By the same token, as so much time is spent on documentation the utility and accuracy of our documents would be better served by efforts to make a patient’s records accessible to the patient themselves. It serves several great purposes which would enhance the patient+physician (p+p) relationship:

1. Increase medical literacy for patients: verbal explanations and written ones can have very different effects on patients. Often the verbal explanations come in a rush without full context. Giving the patient access to their record will allow them to have better sense of what is going on and the means to learn about their health process.

 

2. Patient engagement: In reality this will put more responsibility on patients — some of whom are unwilling to take responsibility for their health. Several times a day I ask a patient about their medical history and they don’t know or say ‘go look in the computer’. Patients both have a right and responsibility to know their own medical problems in order to receive the best directed care.
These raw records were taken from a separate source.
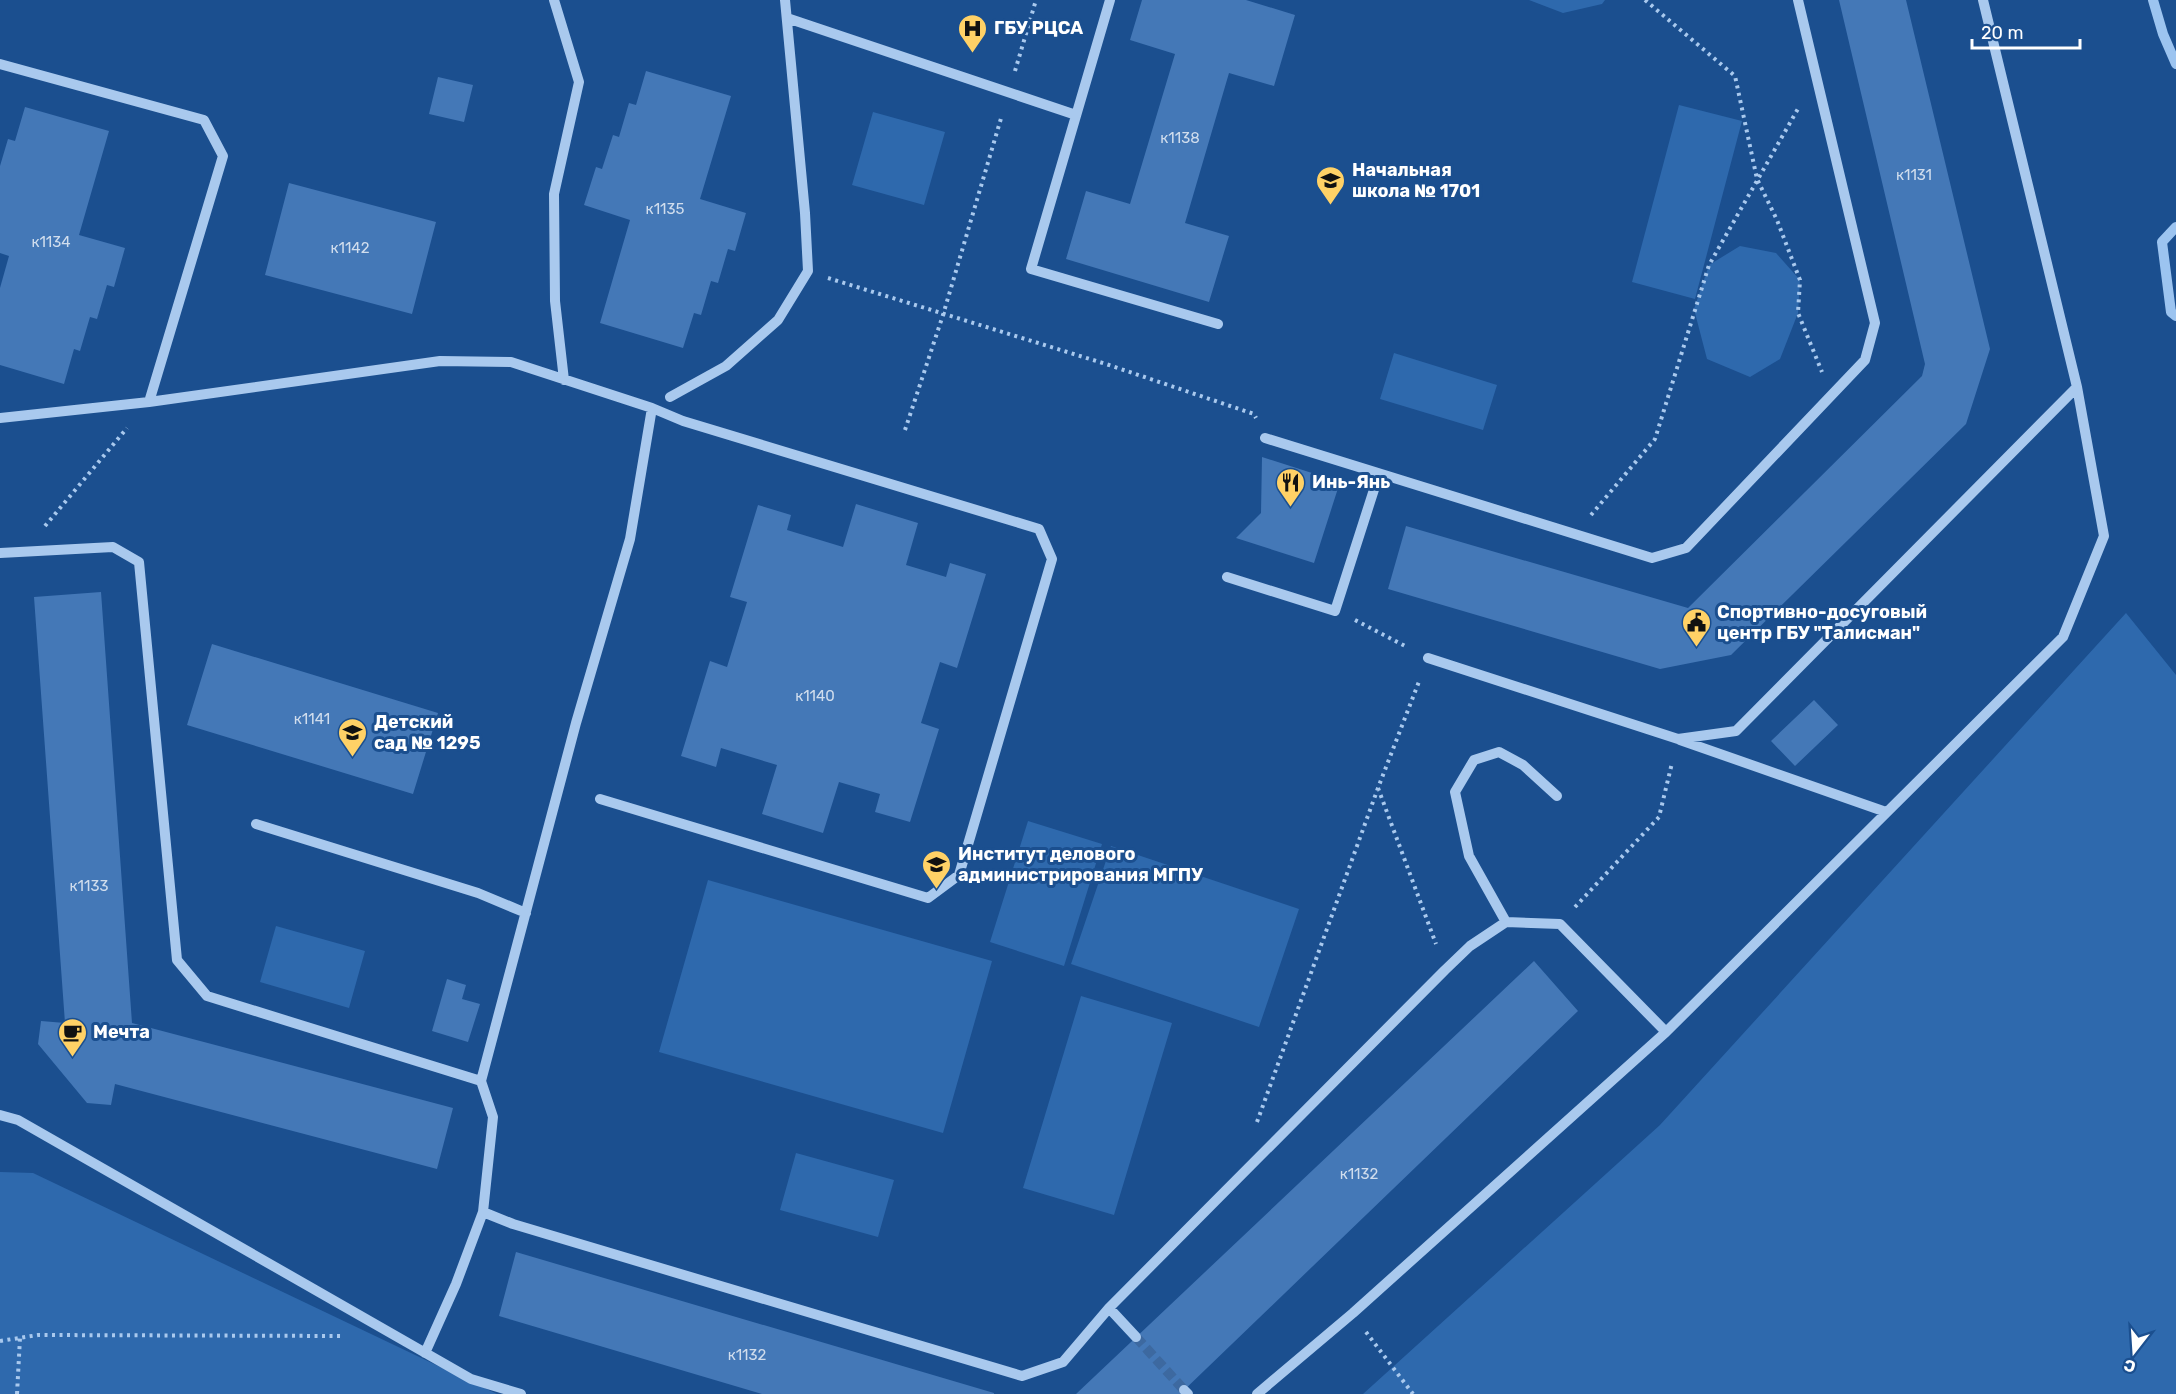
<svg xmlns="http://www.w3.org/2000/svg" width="2176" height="1394" viewBox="0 0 2176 1394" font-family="Rubik,sans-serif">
<rect width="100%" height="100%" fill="#1b4f8f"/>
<path fill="#2e69ad" d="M1529,0h76l-3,4 -39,9z
M1679,105l63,16 -47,178 -63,-17z
M873,112l72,20 -21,73 -72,-20z
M1740,246l36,7 24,27 -2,33 -18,46 -30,18 -43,-18 -13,-50 15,-44z
M1394,353l103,32 -14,45 -103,-31z
M2126,613l50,62v719h-813l297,-269z
M1028,821l74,23 -38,122 -74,-24z
M1111,846l188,63 -40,118 -188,-63z
M708,880l284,81 -49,172 -284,-81z
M276,926l89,25 -16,57 -89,-26z
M1081,996l91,27 -58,192 -91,-27z
M796,1153l98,27 -16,57 -98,-27z
M0,1172l33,1 464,221h-497z"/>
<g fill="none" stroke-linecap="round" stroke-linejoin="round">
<path stroke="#9cc4f0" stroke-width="10" d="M2153,0l10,34 13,30
M2176,227l-14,15 9,70 5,4"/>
</g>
<path fill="#4478b7" d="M1142,0h104l49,15 -21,71 -45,-13 -44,150 44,13 -20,66 -143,-43 20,-68 44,13 45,-150 -45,-14z
M1839,0h67l84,349 -24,75 -235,231 -71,14 -272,-80 18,-63 282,82 234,-232 3,-12z
M646,71l85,25 -31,103 46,14 -11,38 -7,-2 -10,34 -7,-2 -10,34 -7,-2 -11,35 -83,-25 30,-103 -46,-15 12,-38 6,2 11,-34 6,2 10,-34 7,2z
M438,77l35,8 -9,37 -35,-8z
M25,107l84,24 -30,104 46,13 -11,39 -7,-2 -10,34 -7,-2 -10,34 -6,-2 -10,35 -64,-19v-77l9,-32 -9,-3v-87l8,-27 7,2z
M289,183l147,39 -24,92 -147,-39z
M1262,457l78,25 -26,81 -78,-25 25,-25z
M856,504l62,19 -12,42 40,12 4,-14 36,11 -29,94 -17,-6 -19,61 18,6 -29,93 -35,-10 5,-18 -41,-12 -16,51 -61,-19 15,-49 -56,-17 -5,19 -35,-11 29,-95 17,6 20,-65 -17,-5 28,-92 33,10 -4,15 56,17z
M101,592l31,431 321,85 -16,61 -322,-85 -4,21 -24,-2 -49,-59 3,-23 24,2 -31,-426z
M212,644l226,69 -25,81 -226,-69z
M1814,700l24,25 -43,41 -24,-25z
M1534,961l44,50 -398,383h-104z
M447,979l19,6 -4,14 18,5 -12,38 -36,-11z
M516,1252l478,141v1h-232l-263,-78z"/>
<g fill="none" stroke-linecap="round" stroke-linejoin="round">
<path stroke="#3d69a0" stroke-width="10" stroke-dasharray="10 5" stroke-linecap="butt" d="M1136,1337l48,53"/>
<path stroke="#a9c9ee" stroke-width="4" stroke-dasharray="3 4.5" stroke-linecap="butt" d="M1645,0l90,76 22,103 20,41 23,60 -2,33 24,59
M1015,71l21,-71
M828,278l278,86 148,50 2,4
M905,430l38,-115 59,-200
M1591,515l64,-76 54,-174 90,-158
M45,526l82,-98
M1355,620l52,27
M1378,788l58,156
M1575,907l84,-90 13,-54
M1257,1122l121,-334 42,-109
M1366,1332l47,62
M0,1341l38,-6 306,1
M17,1394l3,-56"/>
<path stroke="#a9c9ee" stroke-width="10" d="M554,0l25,82 -25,112 1,107 9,79
M1110,0l-79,269 187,55
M787,18l289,97
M0,64l204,56 19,36 -74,246
M670,397l56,-31 52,-46 30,-49 -3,-58 -20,-213
M0,418l149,-16 291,-41 71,1 141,46 31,13 356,108 13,30 -93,316 -31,23 -328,-99
M1265,438l387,120 34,-10 179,-188 10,-37 -77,-323
M0,553l113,-6 26,15 38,398 30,36 274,85
M1227,577l108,34 44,-137
M1428,658l250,81 58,-8 341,-344
M1680,740l206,72
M256,824l222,69 48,20
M1506,922l-37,-66 -14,-64 19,-32 25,-8 24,13 34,31
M0,1115l18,5 453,259 50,15
M483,1212l30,12 509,152 41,-14 46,-54 336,-338 25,-24 36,-24 54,2 106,108
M1109,1308l27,29
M425,1353l31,-69 27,-72 10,-95 -12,-36 95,-358 54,-184 22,-131
M1184,1390l4,4
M1257,1394l96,-81 313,-281 397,-395 41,-101 -27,-149 -94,-387"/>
</g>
<defs>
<symbol id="hospital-pin" viewBox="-11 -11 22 30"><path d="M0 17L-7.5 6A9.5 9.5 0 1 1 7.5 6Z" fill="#ffd166" stroke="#1b4f8f"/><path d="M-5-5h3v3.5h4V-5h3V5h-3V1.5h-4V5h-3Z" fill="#111"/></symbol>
<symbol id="school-pin" viewBox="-11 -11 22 30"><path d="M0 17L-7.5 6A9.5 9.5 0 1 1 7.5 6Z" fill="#ffd166" stroke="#1b4f8f"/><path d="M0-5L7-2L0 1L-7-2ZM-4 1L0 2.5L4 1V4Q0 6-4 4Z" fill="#111"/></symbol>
<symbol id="restaurant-pin" viewBox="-11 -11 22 30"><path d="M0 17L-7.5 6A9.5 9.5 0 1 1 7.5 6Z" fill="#ffd166" stroke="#1b4f8f"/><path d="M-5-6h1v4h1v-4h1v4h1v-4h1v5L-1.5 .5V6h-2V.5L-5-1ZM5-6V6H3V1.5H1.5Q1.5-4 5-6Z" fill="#111"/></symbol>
<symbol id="civic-pin" viewBox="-11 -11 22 30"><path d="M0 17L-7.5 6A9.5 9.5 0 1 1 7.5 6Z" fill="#ffd166" stroke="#1b4f8f"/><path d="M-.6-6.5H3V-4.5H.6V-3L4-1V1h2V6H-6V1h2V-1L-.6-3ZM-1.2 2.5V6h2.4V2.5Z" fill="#111"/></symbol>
<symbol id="university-pin" viewBox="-11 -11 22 30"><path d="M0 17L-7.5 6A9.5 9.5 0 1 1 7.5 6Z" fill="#ffd166" stroke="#1b4f8f"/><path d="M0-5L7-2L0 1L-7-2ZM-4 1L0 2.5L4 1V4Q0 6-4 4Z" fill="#111"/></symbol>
<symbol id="cafe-pin" viewBox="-11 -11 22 30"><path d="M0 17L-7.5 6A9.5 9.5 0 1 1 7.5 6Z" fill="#ffd166" stroke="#1b4f8f"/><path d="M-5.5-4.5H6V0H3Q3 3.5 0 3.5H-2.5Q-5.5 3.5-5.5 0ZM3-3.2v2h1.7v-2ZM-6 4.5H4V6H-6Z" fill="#111"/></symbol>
</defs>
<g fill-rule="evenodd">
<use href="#hospital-pin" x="956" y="12" width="33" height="45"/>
<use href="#school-pin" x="1314" y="164" width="33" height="45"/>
<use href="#restaurant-pin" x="1274" y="466" width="33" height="45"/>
<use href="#civic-pin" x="1680" y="606" width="33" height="45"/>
<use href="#school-pin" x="336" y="716" width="33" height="45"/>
<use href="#university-pin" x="920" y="848" width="33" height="45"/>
<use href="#cafe-pin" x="56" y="1016" width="33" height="45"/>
</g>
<g text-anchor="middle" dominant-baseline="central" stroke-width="6" stroke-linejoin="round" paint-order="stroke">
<g font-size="15" fill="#d0dded">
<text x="1180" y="138">к1138</text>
<text x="1914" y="175">к1131</text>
<text x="665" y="209">к1135</text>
<text x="51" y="242">к1134</text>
<text x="350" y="248">к1142</text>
<text x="815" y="696">к1140</text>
<text x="312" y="719">к1141</text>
<text x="89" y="886">к1133</text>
<text x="1359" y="1174">к1132</text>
<text x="747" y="1355">к1132</text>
</g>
<g font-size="18" font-weight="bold" fill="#fff" stroke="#1b4f8f" text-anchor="start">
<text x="994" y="28">ГБУ РЦСА</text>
<text x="1352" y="170">Начальная<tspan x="1352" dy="21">школа № 1701</tspan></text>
<text x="1312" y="482">Инь-Янь</text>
<text x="1717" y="612">Спортивно-досуговый<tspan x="1717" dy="21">центр ГБУ "Талисман"</tspan></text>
<text x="374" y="722">Детский<tspan x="374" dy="21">сад № 1295</tspan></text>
<text x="958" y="854">Институт делового<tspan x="958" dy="21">администрирования МГПУ</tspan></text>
<text x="93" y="1032">Мечта</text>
</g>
</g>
<g transform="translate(2134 1352) rotate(197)" stroke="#1b4f8f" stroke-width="4.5" paint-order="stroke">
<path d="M0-4.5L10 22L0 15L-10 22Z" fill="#ffffff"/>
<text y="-9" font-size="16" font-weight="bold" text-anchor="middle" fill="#ffffff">С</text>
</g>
<path d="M1972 39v9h108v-9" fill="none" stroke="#ffffff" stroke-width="3"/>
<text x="1981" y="39" font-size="18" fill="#ffffff" stroke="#1b4f8f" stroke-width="4.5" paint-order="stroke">20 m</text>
</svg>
Closed medical records make this harder for patients to know their diagnoses or to bring along records to another provider if a change is made.

 

3. Cost reduction: I believe that in the setting of justifying particular (and often unnecessary) tests, less of these tests will be ordered if open documentation allows patients to follow why a workup is being initiated. Armed with their own prior tests they may be able to seek multiple opinions about further workup. Physicians will be required to document the necessity of a costly image or lab.

 

4. It’s what patients want: The surveys in the NEJM article note that an overwhelming portion of patients were interested in having documents available. They also indicated they liked that records were available even if they did not personally utilize the resource. The openness creates a different dynamic that will only be beneficial to improving healthcare quality in the long run.

 

5. Design reconsiderations: With both the healthcare provider and the patient in mind, EHRs and the interface to distribute particular documents will need to be reconsidered. Given the need to make it more universally approachable, this will likely improve usability and user friendliness across the board.